In Kapitel drei begrĂŒndet Kraus ihre Vorstellung pĂ€dagogischer Wissensformen im Unterricht, an welche sie die im darauffolgenden Kapitel vier vorgestellten gĂ€ngigen Konzepte zur (professionellen) Kompetenzentwicklung in der Lehrer_innenbildung rĂŒckbindet. Dort thematisiert die Autorin unter dem Titel „Die universitĂ€re Lehrer(innen)bildung als wissenschaftsgestĂŒtzte Aneignung von Professionswissen“ Konzepte des ‚reflective practitioner‘, verschiedene AnsĂ€tze aus der Praxisforschung, die Arbeit mit FĂ€llen und am Fall sowie das Konzept und Beispiele des Forschenden Lernens. In Kapitel fĂŒnf steht die Auseinandersetzung mit Theorieangeboten im Kontext einer performativen PĂ€dagogik bzw. des performativen Paradigmas im Mittelpunkt. PerformativitĂ€t wird entlang der einzelnen Teilkapitel im Zusammenhang mit zentralen Begriffen des PĂ€dagogischen diskutiert.
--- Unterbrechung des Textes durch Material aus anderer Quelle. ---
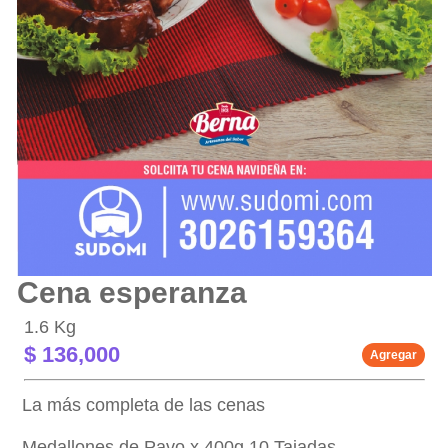
Cena esperanza
1.6 Kg
$ 136,000
Agregar
La más completa de las cenas
Medallones de Pavo x 400g 10 Tajadas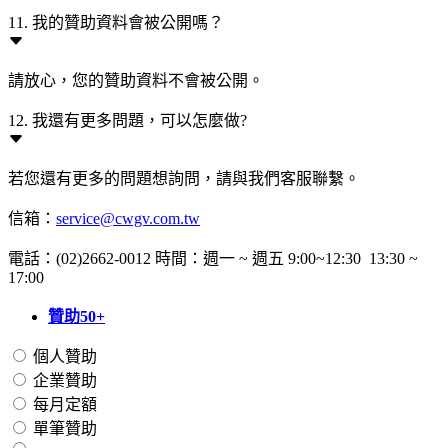
11. 我的贊助資料會被公開嗎？
請放心，您的贊助資料不會被公開。
12. 我還有更多問題，可以怎麼做?
若您還有更多的問題想詢問，請與我們客服聯繫。
信箱：
service@cwgv.com.tw
電話：(02)2662-0012 時間：週一 ~ 週五 9:00~12:30 13:30 ~
17:00
贊助50+
個人贊助
企業贊助
每月定額
單筆贊助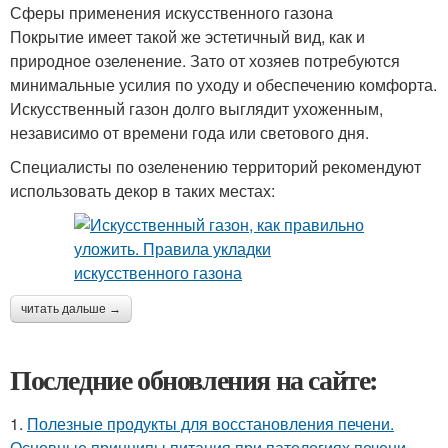
Сферы применения искусственного газона
Покрытие имеет такой же эстетичный вид, как и
природное озеленение. Зато от хозяев потребуются
минимальные усилия по уходу и обеспечению комфорта.
Искусственный газон долго выглядит ухоженным,
независимо от времени года или светового дня.
Специалисты по озеленению территорий рекомендуют
использовать декор в таких местах:
читать дальше →
Последние обновления на сайте:
1.
Полезные продукты для восстановления печени.
Основные принципы питания при патологиях печени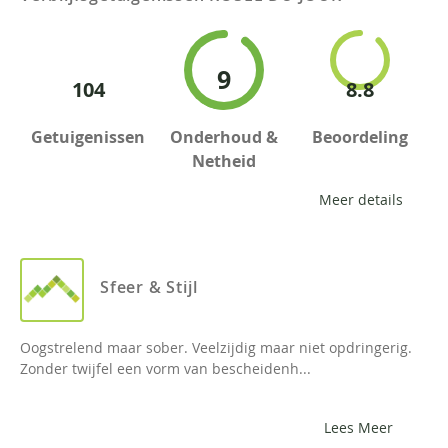
9
104
8.8
Getuigenissen
Onderhoud &
Beoordeling
Netheid
Meer details
Sfeer & Stijl
Oogstrelend maar sober. Veelzijdig maar niet opdringerig.
Zonder twijfel een vorm van bescheidenh...
Lees Meer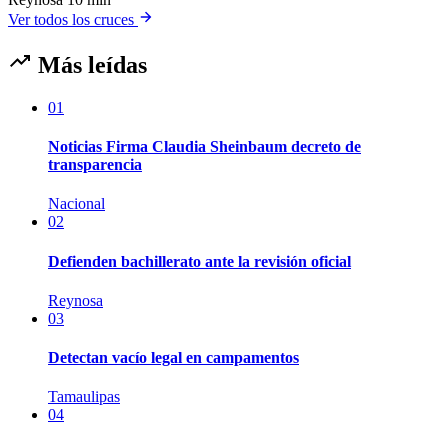
Ver todos los cruces
Más leídas
01
Noticias Firma Claudia Sheinbaum decreto de
transparencia
Nacional
02
Defienden bachillerato ante la revisión oficial
Reynosa
03
Detectan vacío legal en campamentos
Tamaulipas
04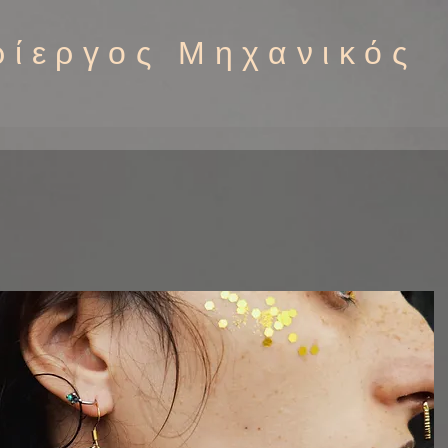
ρίεργος Μηχανικός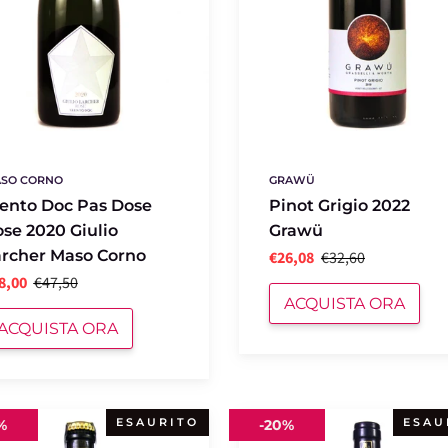
SO CORNO
GRAWÜ
ento Doc Pas Dose
Pinot Grigio 2022
se 2020 Giulio
Grawü
rcher Maso Corno
€26,08
€32,60
8,00
€47,50
ACQUISTA ORA
ACQUISTA ORA
so
Esegesi
ESAURITO
ESAU
%
-
20%
2018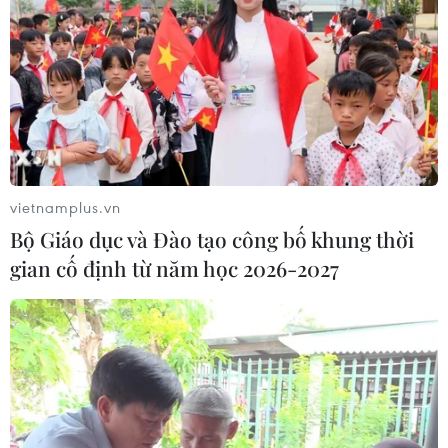
vietnamplus.vn
Bộ Giáo dục và Đào tạo công bố khung thời
gian cố định từ năm học 2026-2027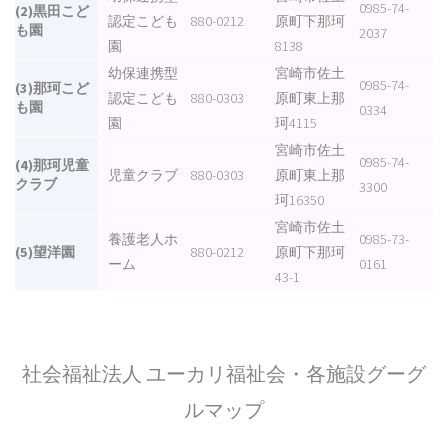
0985-74-
(2)黒田こど
認定こども
880-0212
原町下那珂
も園
2037
園
8138
幼保連携型
宮崎市佐土
0985-74-
(3)那珂こど
認定こども
880-0303
原町東上那
も園
0334
園
珂4115
宮崎市佐土
0985-74-
(4)那珂児童
児童クラブ
880-0303
原町東上那
クラブ
3300
珂16350
宮崎市佐土
養護老人ホ
0985-73-
(5)望洋園
880-0212
原町下那珂
ーム
0161
43-1
社会福祉法人 ユーカリ福祉会・各施設グーグ
ルマップ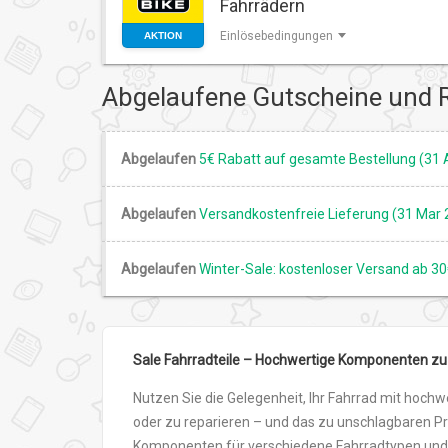
Fahrrädern
Einlösebedingungen
AKTION
Abgelaufene Gutscheine und 
Abgelaufen
5€ Rabatt auf gesamte Bestellung (31
Abgelaufen
Versandkostenfreie Lieferung (31 Mar 
Abgelaufen
Winter-Sale: kostenloser Versand ab 30
Sale Fahrradteile – Hochwertige Komponenten zu
Nutzen Sie die Gelegenheit, Ihr Fahrrad mit hochw
oder zu reparieren – und das zu unschlagbaren Pr
Komponenten für verschiedene Fahrradtypen und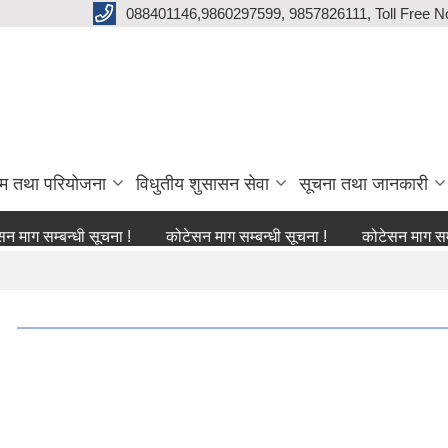
088401146,9860297599, 9857826111, Toll Free N
्रम तथा परियोजना
विधुतीय शुसासन सेवा
सूचना तथा जानकारी
म्बन्धी सूचना !
कोटेसन माग सम्बन्धी सूचना !
कोटेसन माग सम्बन्धी स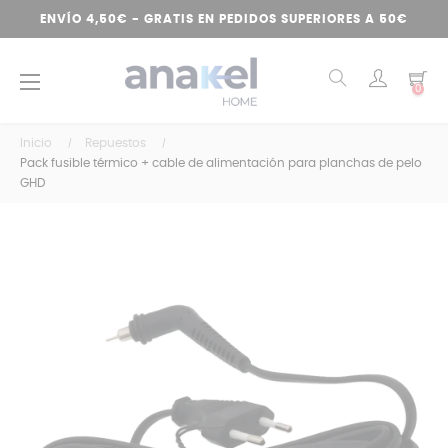
ENVÍO 4,50€ - GRATIS EN PEDIDOS SUPERIORES A 50€
Navegación
☰
0
de
palanca
Inicio
Repuestos
Pack fusible térmico + cable de alimentación para planchas de pelo
GHD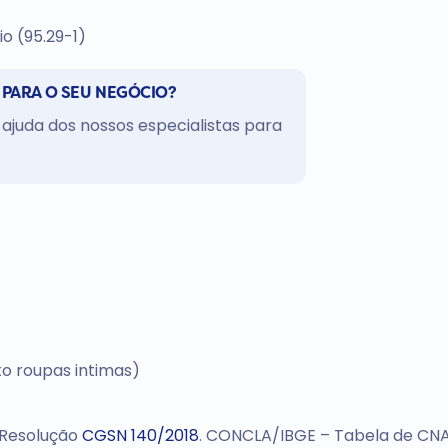
o (95.29-1)
 PARA O SEU NEGÓCIO?
ajuda dos nossos especialistas para
to roupas intimas)
 Resolução
CGSN 140/2018
. CONCLA/IBGE – Tabela de CNA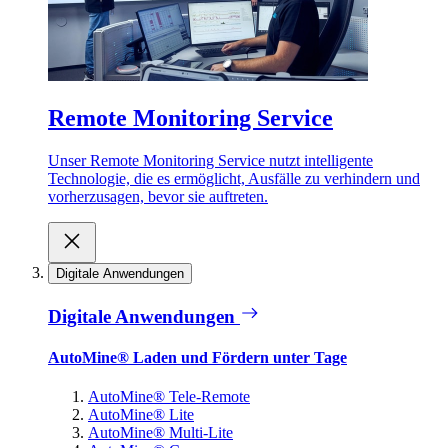
Remote Monitoring Service
Unser Remote Monitoring Service nutzt intelligente
Technologie, die es ermöglicht, Ausfälle zu verhindern und
vorherzusagen, bevor sie auftreten.
Digitale Anwendungen
Digitale Anwendungen
AutoMine® Laden und Fördern unter Tage
AutoMine® Tele-Remote
AutoMine® Lite
AutoMine® Multi-Lite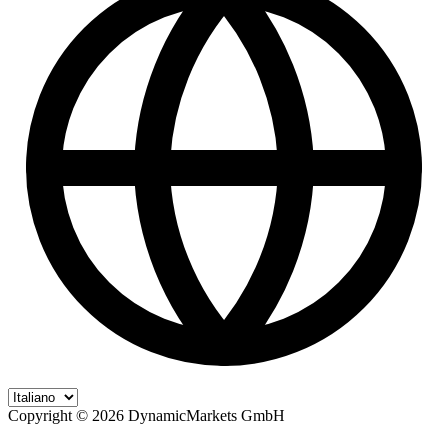
Copyright ©
2026
DynamicMarkets GmbH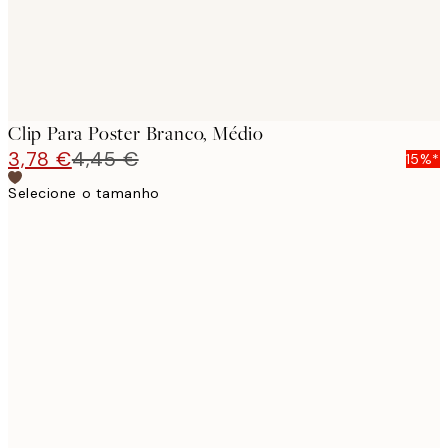
Clip Para Poster Branco, Médio
3,78 €
4,45 €
15%*
Selecione o tamanho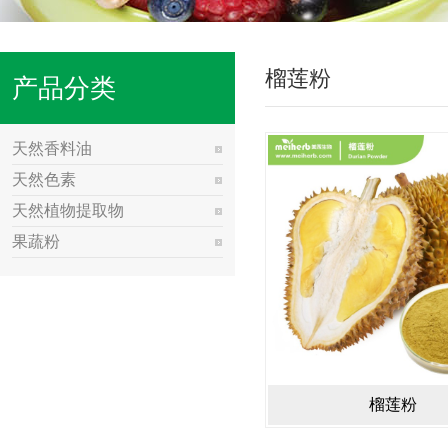
榴莲粉
产品分类
天然香料油
天然色素
天然植物提取物
果蔬粉
榴莲粉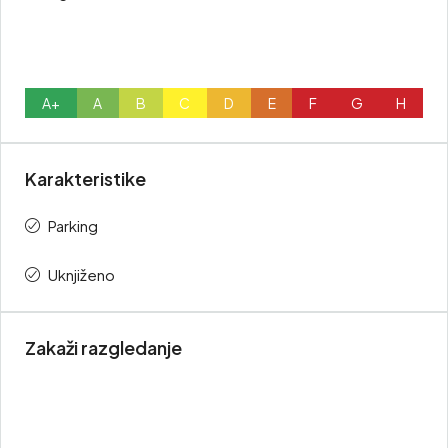
A+
A
B
C
D
E
F
G
H
Karakteristike
Parking
Uknjiženo
Zakaži razgledanje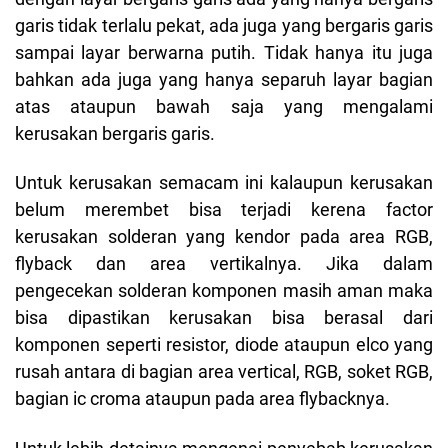
garis tidak terlalu pekat, ada juga yang bergaris garis
sampai layar berwarna putih. Tidak hanya itu juga
bahkan ada juga yang hanya separuh layar bagian
atas ataupun bawah saja yang mengalami
kerusakan bergaris garis.
Untuk kerusakan semacam ini kalaupun kerusakan
belum merembet bisa terjadi kerena factor
kerusakan solderan yang kendor pada area RGB,
flyback dan area vertikalnya. Jika dalam
pengecekan solderan komponen masih aman maka
bisa dipastikan kerusakan bisa berasal dari
komponen seperti resistor, diode ataupun elco yang
rusah antara di bagian area vertical, RGB, soket RGB,
bagian ic croma ataupun pada area flybacknya.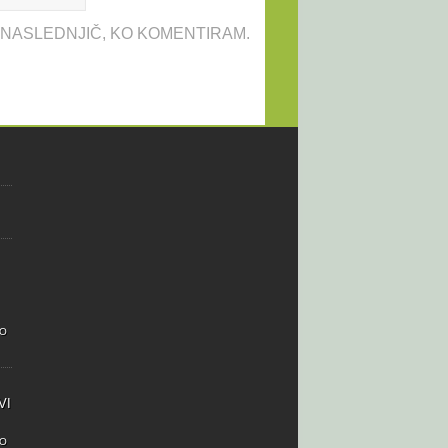
A NASLEDNJIČ, KO KOMENTIRAM.
NO
VI
NO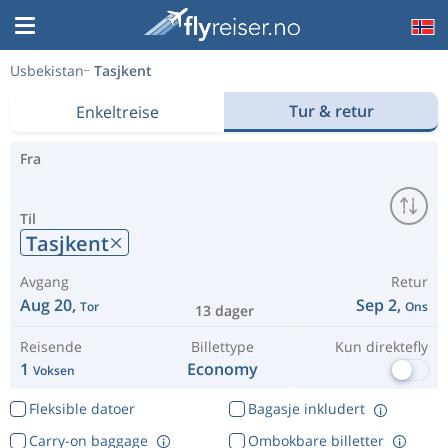
Usbekistan
Tasjkent
Tur & retur
Enkeltreise
Fra
Til
Tasjkent
Avgang
Retur
Aug 20,
Sep 2,
Tor
Ons
13 dager
Reisende
Billettype
Kun direktefly
1
Economy
Voksen
Fleksible datoer
Bagasje inkludert
Carry-on baggage
Ombokbare billetter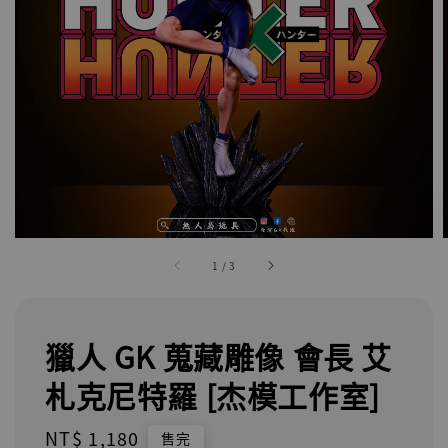
1
/
3
獵人 GK 蒐藏雕像 會長 艾
札克尼特羅 [杰模工作室]
Regular
NT$ 1,180
售完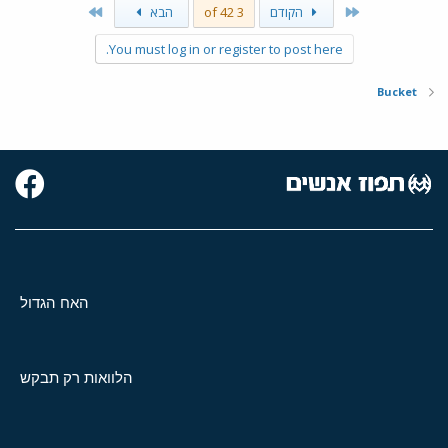
Last
First
הקודם
3 of 42
הבא
You must log in or register to post here.
Bucket
האח הגדול
הלוואות רק תבקש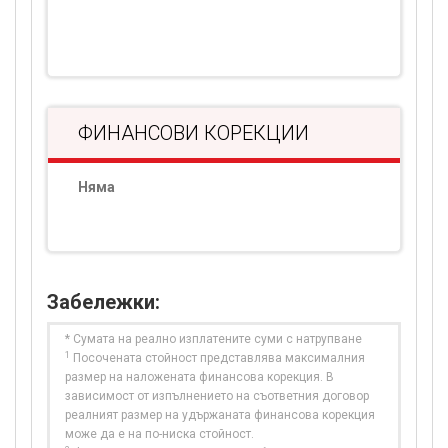
ФИНАНСОВИ КОРЕКЦИИ
Няма
Забележки:
* Сумата на реално изплатените суми с натрупване
1
Посочената стойност представлява максималния
размер на наложената финансова корекция. В
зависимост от изпълнението на съответния договор
реалният размер на удържаната финансова корекция
може да е на по-ниска стойност.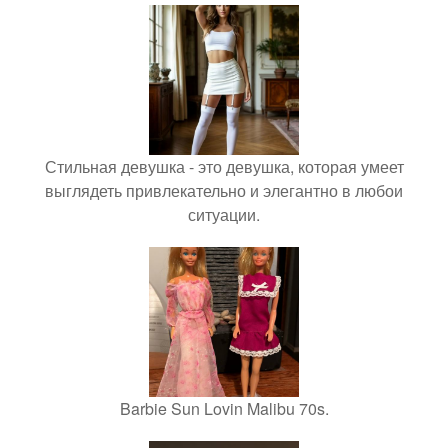
Стильная девушка - это девушка, которая умеет
выглядеть привлекательно и элегантно в любои
ситуации.
Barbie Sun Lovin Malibu 70s.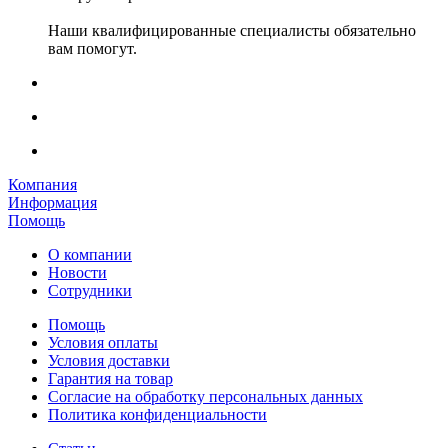
Наши квалифицированные специалисты обязательно
вам помогут.
Компания
Информация
Помощь
О компании
Новости
Сотрудники
Помощь
Условия оплаты
Условия доставки
Гарантия на товар
Согласие на обработку персональных данных
Политика конфиденциальности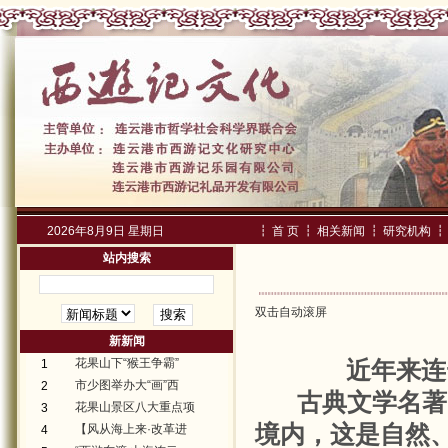
2026年8月9日 星期日
┇
首 页
┇
相关新闻
┇
研究机构
┇
站内搜索
双击自动滚屏
新新闻
花果山下“猴王争霸”
近年来连
1
市少图举办大“画”西
2
古典文学名著
花果山景区八大重点项
3
境内，这是自然
【风从海上来·改革进
4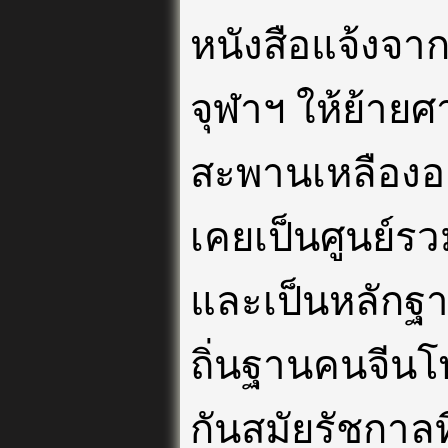
หนังสือแจ้งจา
จุฬาฯ ให้ย้ายศ
สะพานเหลืองออก
เคยเป็นศูนย์ร
และเป็นหลักฐ
ถิ่นฐานคนจีนโพ
กันสมัยรัชกาลที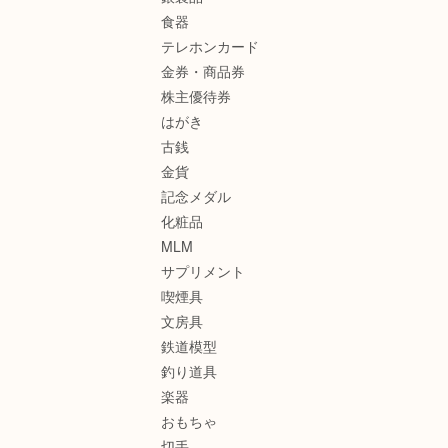
食器
テレホンカード
金券・商品券
株主優待券
はがき
古銭
金貨
記念メダル
化粧品
MLM
サプリメント
喫煙具
文房具
鉄道模型
釣り道具
楽器
おもちゃ
切手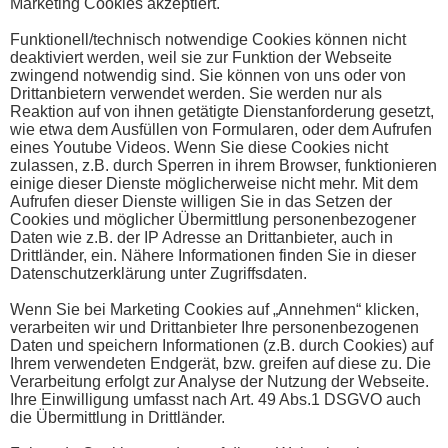
Marketing Cookies akzeptiert.
Funktionell/technisch notwendige Cookies können nicht
deaktiviert werden, weil sie zur Funktion der Webseite
zwingend notwendig sind. Sie können von uns oder von
Drittanbietern verwendet werden. Sie werden nur als
Reaktion auf von ihnen getätigte Dienstanforderung gesetzt,
wie etwa dem Ausfüllen von Formularen, oder dem Aufrufen
eines Youtube Videos. Wenn Sie diese Cookies nicht
zulassen, z.B. durch Sperren in ihrem Browser, funktionieren
einige dieser Dienste möglicherweise nicht mehr. Mit dem
Aufrufen dieser Dienste willigen Sie in das Setzen der
Cookies und möglicher Übermittlung personenbezogener
Daten wie z.B. der IP Adresse an Drittanbieter, auch in
Drittländer, ein. Nähere Informationen finden Sie in dieser
Datenschutzerklärung unter Zugriffsdaten.
Wenn Sie bei Marketing Cookies auf „Annehmen“ klicken,
verarbeiten wir und Drittanbieter Ihre personenbezogenen
Daten und speichern Informationen (z.B. durch Cookies) auf
Ihrem verwendeten Endgerät, bzw. greifen auf diese zu. Die
Verarbeitung erfolgt zur Analyse der Nutzung der Webseite.
Ihre Einwilligung umfasst nach Art. 49 Abs.1 DSGVO auch
die Übermittlung in Drittländer.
Im Hinblick auf die Vermittlung von pĂ€dagogischen Wissensformen in der Lehrer_innenbildung resĂŒmiert die Autorin am Ende des fĂŒnften Kapitels und stellt den ‚PĂ€dagogischen Takt‘ (nĂ€her bestimmt als KontextsensitivitĂ€t) ins Zentrum, der gleichsam fĂŒr die theoretisch vorbereitete und spontane Adaption bestimmter erzieherischer und didaktischer Maßnahmen in konkreten Situationen sowie fĂŒr eine rationale und intuitive nachgĂ€ngige ÜberprĂŒfung der bewirkten Effekte als notwendig erachtet wird. Die theoretische Modellierung solcher Übersetzungsleistungen von Theorie in praktische ZusammenhĂ€nge, die in der Arbeit als Desiderat erkannt wurde, bzw. die „theoretische und empirische Eruierung“ (164) erfolgt in performationstheoretischer Perspektive und wird im zentralen sechsten Kapitel als die EinĂŒbung in pĂ€dagogische Wissensformen nĂ€her dargelegt.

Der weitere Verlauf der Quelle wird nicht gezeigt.